1. LICENSE AND RESTRICTIONS.

(a) License. Licensee is permitted to install and use the Software in machine-readable form on one (1) computer solely for Licensee's private, personal, non-commercial, non-military use. Licensee may copy the Software only for backup purposes, provided that, Licensee reproduces all copyright and other proprietary notices that are on the original copy of the Software.  

(b) Restrictions.  Except as expressly provided in this Agreement, Licensee may not (i) use, copy, display, perform, modify or create derivative works of the Software in whole or in part, or merge the Software with any third party products; (ii) translate, reverse engineer, decompile, disassemble, or otherwise attempt to derive the source code of or the internal communications protocols used by the Software; (iii) rent, lease, loan, sublicense, distribute, transfer, use as a service bureau or otherwise allow third parties to access the Software; (iv) remove any proprietary or intellectual property notices, labels, or marks on the Software; or (v) otherwise use the Software or copy the Software, except as expressly permitted under Section 1(a). Licensee shall be responsible for obtaining all hardware and software products necessary for the operation of the Software.  If applicable, Licensee shall be solely responsible for obtaining Internet access necessary for the operation of the Internet-enabled functionality of the Software.

2. PAYMENT.  Licensee is responsible for all license fees associated with the Software payable to CBABelgium.com.  All payments must be made in U.S. dollars or EURO.  The license fees exclude all applicable sales, use, and other taxes and all applicable export and import fees, customs duties and similar charges, and Licensee will be responsible for payment of all such taxes (other than taxes based on CBABelgium’s income), fees, duties, and charges, and any related penalties and interest, arising from the payment of the license fees or the delivery or license of the Software to Licensee.     

3. OTHER SERVICES.  Licensee acknowledges that nothing under this Agreement obligates CBABelgium.com to perform, provide, or render any services of any kind, including, but not limited to support, training, or consulting services.

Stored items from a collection
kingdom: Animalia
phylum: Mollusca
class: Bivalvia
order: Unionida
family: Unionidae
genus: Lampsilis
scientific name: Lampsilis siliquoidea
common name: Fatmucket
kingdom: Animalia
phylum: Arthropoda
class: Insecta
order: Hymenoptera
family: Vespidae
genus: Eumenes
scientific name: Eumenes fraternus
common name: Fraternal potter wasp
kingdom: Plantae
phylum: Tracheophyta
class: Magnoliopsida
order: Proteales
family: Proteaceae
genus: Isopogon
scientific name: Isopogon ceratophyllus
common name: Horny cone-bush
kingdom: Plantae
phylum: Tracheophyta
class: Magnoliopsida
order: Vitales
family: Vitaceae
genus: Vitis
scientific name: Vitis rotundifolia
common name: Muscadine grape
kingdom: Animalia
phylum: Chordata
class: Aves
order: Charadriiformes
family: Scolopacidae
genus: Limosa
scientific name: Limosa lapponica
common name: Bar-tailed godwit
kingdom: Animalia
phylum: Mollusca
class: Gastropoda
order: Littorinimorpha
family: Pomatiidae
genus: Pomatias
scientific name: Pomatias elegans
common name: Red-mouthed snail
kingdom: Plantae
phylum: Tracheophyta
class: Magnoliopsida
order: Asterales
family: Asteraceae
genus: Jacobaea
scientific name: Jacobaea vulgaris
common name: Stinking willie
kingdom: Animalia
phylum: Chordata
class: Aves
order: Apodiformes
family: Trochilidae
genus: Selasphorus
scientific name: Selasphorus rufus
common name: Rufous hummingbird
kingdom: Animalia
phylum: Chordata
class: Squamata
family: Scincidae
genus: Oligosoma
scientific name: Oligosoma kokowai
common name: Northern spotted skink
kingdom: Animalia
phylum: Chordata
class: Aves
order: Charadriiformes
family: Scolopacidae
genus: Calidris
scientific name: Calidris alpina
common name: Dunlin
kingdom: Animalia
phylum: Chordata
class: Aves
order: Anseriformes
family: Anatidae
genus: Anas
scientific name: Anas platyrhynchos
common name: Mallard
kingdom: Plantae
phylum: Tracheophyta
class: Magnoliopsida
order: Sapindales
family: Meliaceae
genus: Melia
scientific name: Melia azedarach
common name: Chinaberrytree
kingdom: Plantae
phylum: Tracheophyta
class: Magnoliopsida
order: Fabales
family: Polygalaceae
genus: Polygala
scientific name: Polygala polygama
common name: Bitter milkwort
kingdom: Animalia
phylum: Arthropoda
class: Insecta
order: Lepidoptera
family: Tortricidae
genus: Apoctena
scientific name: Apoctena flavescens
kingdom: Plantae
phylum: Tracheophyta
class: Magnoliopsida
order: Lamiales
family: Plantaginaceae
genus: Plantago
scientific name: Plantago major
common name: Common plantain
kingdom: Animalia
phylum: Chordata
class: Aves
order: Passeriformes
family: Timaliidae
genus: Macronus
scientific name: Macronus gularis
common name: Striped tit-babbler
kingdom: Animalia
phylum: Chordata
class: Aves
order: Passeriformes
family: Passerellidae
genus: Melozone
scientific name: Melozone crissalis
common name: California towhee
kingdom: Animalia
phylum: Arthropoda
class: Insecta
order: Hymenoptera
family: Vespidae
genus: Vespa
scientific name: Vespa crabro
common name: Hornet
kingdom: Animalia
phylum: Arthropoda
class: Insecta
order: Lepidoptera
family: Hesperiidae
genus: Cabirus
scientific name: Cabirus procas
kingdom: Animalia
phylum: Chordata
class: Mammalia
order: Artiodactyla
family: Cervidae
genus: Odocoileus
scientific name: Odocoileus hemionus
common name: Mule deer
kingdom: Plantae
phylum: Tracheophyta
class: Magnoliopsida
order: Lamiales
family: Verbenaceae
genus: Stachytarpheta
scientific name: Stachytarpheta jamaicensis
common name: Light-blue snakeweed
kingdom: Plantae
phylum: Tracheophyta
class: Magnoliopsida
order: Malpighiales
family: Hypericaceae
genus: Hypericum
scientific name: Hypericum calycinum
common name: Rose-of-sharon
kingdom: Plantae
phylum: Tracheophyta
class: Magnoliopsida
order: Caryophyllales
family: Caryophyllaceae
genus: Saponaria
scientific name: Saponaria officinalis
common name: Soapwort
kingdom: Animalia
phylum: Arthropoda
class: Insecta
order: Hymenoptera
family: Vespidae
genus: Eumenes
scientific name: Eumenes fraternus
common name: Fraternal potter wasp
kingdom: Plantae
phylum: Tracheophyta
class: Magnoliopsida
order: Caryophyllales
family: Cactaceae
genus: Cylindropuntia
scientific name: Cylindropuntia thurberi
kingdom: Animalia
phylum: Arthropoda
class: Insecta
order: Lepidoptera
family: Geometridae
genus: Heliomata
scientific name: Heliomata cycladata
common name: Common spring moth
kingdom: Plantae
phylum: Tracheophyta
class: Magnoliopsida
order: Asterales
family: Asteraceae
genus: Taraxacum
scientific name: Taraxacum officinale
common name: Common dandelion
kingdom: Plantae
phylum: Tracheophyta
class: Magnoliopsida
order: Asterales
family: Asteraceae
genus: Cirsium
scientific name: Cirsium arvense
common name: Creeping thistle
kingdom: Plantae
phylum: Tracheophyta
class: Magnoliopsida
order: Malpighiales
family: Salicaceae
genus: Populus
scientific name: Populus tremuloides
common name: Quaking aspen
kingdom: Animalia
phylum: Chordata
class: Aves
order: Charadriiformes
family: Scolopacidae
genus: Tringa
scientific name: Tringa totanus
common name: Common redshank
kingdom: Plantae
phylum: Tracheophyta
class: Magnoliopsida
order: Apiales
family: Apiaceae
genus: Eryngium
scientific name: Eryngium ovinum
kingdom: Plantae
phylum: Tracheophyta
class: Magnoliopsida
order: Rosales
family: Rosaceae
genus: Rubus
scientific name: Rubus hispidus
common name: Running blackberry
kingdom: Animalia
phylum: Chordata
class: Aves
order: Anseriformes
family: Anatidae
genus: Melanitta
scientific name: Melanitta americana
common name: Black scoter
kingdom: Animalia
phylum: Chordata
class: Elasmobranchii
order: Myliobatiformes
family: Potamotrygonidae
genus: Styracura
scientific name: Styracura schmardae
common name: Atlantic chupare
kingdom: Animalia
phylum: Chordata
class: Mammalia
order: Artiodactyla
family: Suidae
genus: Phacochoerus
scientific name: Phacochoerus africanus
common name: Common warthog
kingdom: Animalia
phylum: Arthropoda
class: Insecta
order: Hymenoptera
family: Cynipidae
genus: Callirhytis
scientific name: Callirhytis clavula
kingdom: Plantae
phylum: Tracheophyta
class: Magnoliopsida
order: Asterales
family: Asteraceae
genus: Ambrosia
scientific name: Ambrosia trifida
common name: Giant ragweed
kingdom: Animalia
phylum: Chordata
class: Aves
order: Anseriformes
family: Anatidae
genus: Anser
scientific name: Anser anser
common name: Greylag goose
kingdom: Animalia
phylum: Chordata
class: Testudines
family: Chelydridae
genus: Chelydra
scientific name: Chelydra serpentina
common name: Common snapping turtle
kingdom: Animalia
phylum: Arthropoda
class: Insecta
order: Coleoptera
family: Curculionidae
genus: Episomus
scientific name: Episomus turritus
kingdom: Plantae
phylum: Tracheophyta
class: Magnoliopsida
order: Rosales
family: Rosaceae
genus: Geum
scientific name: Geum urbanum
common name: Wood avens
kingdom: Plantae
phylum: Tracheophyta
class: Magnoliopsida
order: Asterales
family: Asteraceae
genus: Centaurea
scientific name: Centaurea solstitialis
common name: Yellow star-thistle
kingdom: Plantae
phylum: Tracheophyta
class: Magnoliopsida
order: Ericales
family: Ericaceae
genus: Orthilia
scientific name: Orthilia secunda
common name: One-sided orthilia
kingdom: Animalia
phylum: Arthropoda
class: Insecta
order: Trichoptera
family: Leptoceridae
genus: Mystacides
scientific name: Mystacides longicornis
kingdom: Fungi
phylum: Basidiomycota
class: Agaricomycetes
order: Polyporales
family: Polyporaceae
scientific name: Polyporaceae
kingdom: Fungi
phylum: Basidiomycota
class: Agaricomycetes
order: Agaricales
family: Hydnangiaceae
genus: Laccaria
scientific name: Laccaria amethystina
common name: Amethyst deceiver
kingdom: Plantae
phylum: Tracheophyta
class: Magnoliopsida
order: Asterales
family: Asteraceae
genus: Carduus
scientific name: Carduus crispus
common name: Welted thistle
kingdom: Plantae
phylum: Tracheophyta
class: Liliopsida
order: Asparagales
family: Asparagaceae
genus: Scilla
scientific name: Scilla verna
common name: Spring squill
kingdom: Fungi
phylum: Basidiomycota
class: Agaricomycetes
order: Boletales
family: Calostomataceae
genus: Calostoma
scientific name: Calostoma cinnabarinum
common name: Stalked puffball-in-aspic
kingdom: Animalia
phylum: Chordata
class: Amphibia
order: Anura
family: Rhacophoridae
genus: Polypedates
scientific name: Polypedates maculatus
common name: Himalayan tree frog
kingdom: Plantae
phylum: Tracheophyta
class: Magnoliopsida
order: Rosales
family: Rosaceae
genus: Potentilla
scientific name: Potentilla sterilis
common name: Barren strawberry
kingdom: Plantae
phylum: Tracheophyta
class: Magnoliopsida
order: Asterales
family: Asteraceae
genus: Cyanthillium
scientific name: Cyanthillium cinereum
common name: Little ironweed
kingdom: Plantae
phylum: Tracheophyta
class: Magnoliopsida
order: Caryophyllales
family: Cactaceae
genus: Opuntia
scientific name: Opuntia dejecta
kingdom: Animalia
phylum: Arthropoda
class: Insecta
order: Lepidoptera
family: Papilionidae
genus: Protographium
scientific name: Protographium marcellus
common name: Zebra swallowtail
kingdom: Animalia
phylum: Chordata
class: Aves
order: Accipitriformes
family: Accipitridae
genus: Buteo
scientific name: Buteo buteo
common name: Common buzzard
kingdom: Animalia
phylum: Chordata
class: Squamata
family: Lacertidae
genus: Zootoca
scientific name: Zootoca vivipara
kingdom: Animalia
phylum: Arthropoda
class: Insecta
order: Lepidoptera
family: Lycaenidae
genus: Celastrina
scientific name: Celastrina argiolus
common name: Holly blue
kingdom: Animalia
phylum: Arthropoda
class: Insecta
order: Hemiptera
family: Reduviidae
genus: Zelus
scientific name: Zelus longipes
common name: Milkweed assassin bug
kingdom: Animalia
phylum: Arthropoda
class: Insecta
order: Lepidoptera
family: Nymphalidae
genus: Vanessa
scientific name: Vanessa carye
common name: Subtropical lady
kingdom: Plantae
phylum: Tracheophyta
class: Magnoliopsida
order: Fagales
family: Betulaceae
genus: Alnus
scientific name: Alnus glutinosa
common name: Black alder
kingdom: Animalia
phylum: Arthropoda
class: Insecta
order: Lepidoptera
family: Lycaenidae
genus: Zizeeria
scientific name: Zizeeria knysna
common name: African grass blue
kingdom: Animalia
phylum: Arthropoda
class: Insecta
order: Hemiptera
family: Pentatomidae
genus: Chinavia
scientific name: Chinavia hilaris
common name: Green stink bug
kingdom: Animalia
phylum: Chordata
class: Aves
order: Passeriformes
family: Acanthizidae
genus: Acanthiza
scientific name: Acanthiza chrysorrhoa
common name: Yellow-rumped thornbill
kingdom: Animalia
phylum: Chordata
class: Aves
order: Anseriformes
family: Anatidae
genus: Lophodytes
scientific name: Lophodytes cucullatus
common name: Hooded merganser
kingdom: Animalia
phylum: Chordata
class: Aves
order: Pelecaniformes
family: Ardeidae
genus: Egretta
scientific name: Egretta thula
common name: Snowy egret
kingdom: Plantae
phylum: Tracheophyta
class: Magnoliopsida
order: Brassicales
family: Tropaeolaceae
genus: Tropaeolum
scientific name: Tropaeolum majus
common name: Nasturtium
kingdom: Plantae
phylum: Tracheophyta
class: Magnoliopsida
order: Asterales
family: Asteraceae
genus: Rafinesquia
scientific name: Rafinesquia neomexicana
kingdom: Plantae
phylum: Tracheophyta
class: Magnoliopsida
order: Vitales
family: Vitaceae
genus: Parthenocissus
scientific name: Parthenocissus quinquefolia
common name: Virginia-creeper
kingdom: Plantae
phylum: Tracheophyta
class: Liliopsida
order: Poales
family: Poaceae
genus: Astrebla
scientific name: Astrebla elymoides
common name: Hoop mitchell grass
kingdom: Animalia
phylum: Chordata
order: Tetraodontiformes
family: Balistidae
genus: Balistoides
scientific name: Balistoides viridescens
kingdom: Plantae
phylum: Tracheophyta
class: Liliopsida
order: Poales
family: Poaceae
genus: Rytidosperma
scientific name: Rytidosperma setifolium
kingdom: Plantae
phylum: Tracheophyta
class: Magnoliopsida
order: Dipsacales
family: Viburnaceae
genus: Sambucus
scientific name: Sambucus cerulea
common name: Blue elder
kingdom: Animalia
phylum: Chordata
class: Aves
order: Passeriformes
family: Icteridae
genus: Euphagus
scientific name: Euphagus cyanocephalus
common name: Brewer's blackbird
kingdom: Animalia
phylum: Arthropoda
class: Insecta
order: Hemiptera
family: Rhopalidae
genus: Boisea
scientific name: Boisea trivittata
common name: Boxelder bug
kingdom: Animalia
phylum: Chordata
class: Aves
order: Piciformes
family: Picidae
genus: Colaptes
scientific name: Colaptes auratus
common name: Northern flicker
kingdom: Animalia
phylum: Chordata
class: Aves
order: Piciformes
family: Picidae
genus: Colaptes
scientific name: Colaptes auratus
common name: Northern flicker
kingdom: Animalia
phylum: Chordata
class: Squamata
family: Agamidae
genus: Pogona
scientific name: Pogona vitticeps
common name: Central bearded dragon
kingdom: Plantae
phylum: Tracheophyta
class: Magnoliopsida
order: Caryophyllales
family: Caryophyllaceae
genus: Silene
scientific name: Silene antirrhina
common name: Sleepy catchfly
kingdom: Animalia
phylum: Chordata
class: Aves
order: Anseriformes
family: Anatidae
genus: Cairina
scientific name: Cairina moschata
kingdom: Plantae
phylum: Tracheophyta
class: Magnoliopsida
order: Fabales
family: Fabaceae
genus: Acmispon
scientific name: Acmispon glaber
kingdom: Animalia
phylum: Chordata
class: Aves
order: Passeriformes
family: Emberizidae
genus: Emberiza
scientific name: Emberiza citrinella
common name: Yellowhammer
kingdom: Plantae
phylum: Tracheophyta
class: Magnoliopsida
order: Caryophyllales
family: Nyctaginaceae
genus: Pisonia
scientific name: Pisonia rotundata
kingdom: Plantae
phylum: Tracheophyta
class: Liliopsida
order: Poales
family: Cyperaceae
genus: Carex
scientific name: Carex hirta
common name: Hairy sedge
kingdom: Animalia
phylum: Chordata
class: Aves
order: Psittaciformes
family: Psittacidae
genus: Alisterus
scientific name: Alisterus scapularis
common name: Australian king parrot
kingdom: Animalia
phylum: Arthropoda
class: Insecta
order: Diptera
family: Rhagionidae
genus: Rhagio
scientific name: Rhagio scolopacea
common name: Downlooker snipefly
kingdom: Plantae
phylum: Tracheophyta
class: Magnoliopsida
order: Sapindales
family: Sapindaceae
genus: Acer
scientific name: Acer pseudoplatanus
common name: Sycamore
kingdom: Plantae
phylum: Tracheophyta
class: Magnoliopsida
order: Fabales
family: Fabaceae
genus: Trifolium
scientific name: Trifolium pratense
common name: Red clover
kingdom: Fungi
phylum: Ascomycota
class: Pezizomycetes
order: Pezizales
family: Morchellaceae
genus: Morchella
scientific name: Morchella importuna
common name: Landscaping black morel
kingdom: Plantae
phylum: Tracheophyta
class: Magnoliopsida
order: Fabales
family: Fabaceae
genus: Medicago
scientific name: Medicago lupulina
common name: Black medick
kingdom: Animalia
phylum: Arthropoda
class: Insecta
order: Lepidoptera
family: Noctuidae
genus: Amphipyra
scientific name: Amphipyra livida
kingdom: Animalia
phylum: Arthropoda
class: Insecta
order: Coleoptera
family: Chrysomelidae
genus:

### Set of tasks
• A. How would you translate the sentence "All payments must be made in U.S. dollars or EURO." from the software license agreement into Spanish?
• B. Which kinds of services does the Other Services section of the software license agreement name as examples?
• C. Can you write the next part of the software license agreement, picking up after its Other Services section?

### The results
• A. Todos los pagos deben realizarse en dólares estadounidenses o en euros.

• B. Support, training, consulting

• C.
4. OWNERSHIP.  CBABelgium.com shall retain all right, title, and interest to or residing in the Software subject to this Agreement, including without limitation all existing and future worldwide patents, patent applications, trademarks, trade names, services marks, inventions, copyrights, know-how, trade secrets and other proprietary rights. CBABelgium.com reserves all rights not expressly granted to Licensee.

5. TERM AND TERMINATION.  The Agreement becomes effective when Licensee agrees to the terms and conditions of this Agreement by opening, installing, using, accessing or manipulating the Software, and will terminate immediately if Licensee materially breaches any term or condition of this Agreement. Licensee agrees upon termination to promptly return to CBABelgium.com all Software and any copies thereof.  The provisions of Sections 4 (Ownership), 6 (Warranty Disclaimer), 7 (Limitation of Liability), and 9 (General) shall survive the expiration or termination of this Agreement.  

6. WARRANTY DISCLAIMER. THE SOFTWARE IS PROVIDED “AS IS” AND CBABelgium.com DISCLAIMS ANY AND ALL WARRANTIES OR CONDITIONS OF ANY KIND, WHETHER EXPRESS, IMPLIED, STATUTORY OR OTHERWISE, INCLUDING ANY IMPLIED WARRANTIES OF MERCHANTABILITY, TITLE, FITNESS FOR A PARTICULAR PURPOSE, AND NONINFRINGEMENT, FOR ANY SOFTWARE PROVIDED UNDER THIS AGREEMENT.  FURTHER, CBABelgium.com DOES NOT WARRANT, GUARANTEE OR MAKE ANY REPRESENTATION REGARDING THE USE, OR THE RESULTS OF THE USE, OF THE SOFTWARE IN TERMS OF CORRECTNESS, ACCURACY, RELIABILITY OR OTHERWISE.  NO ORAL OR WRITTEN INFORMATION OR ADVICE GIVEN BY CBABelgium.com SHALL INCREASE THE SCOPE OF THE ABOVE WARRANTIES OR CREATE ANY NEW WARRANTIES.  

7. LIMITATION OF LIABILITY.  IN NO EVENT WILL CBABelgium.com BE LIABLE TO LICENSEE OR ANY THIRD PARTY FOR ANY LOST DATA, LOST PROFITS, INTERRUPTION OF BUSINESS OR OTHER SPECIAL, CONSEQUENTIAL, INDIRECT, EXEMPLARY, OR INCIDENTAL DAMAGES ARISING FROM THE USE OR INABILITY TO USE THE SOFTWARE OR OTHERWISE RELATING TO THIS AGREEMENT, REGARDLESS IF CBABelgium.com HAS BEEN ADVISED OF THE POSSIBILITY OF SUCH DAMAGE.  CBABelgium.com’S TOTAL CUMULATIVE LIABILITY IN CONNECTION WITH THIS AGREEMENT AND THE SOFTWARE,  WHETHER IN CONTRACT OR TORT OR OTHERWISE, WILL NOT EXCEED THE TOTAL AMOUNT RECEIVED BY CBABelgium.com FROM LICENSEE AS CONSIDERATION FOR THE LICENSES GRANTED UNDER THE TERMS OF THIS AGREEMENT.  THESE LIMITATIONS WILL APPLY NOTWITHSTANDING ANY FAILURE OF ESSENTIAL PURPOSE OF ANY REMEDIES PROVIDED UNDER THIS AGREEMENT.  

8. EXPORT LAWS. The Software and related technology are subject to Belgium export control laws and may be subject to export or import regulations in other countries.  Licensee agrees to strictly comply with all such laws and regulations and acknowledges that Licensee has the responsibility to obtain such licenses to export, re-export or import as may be required.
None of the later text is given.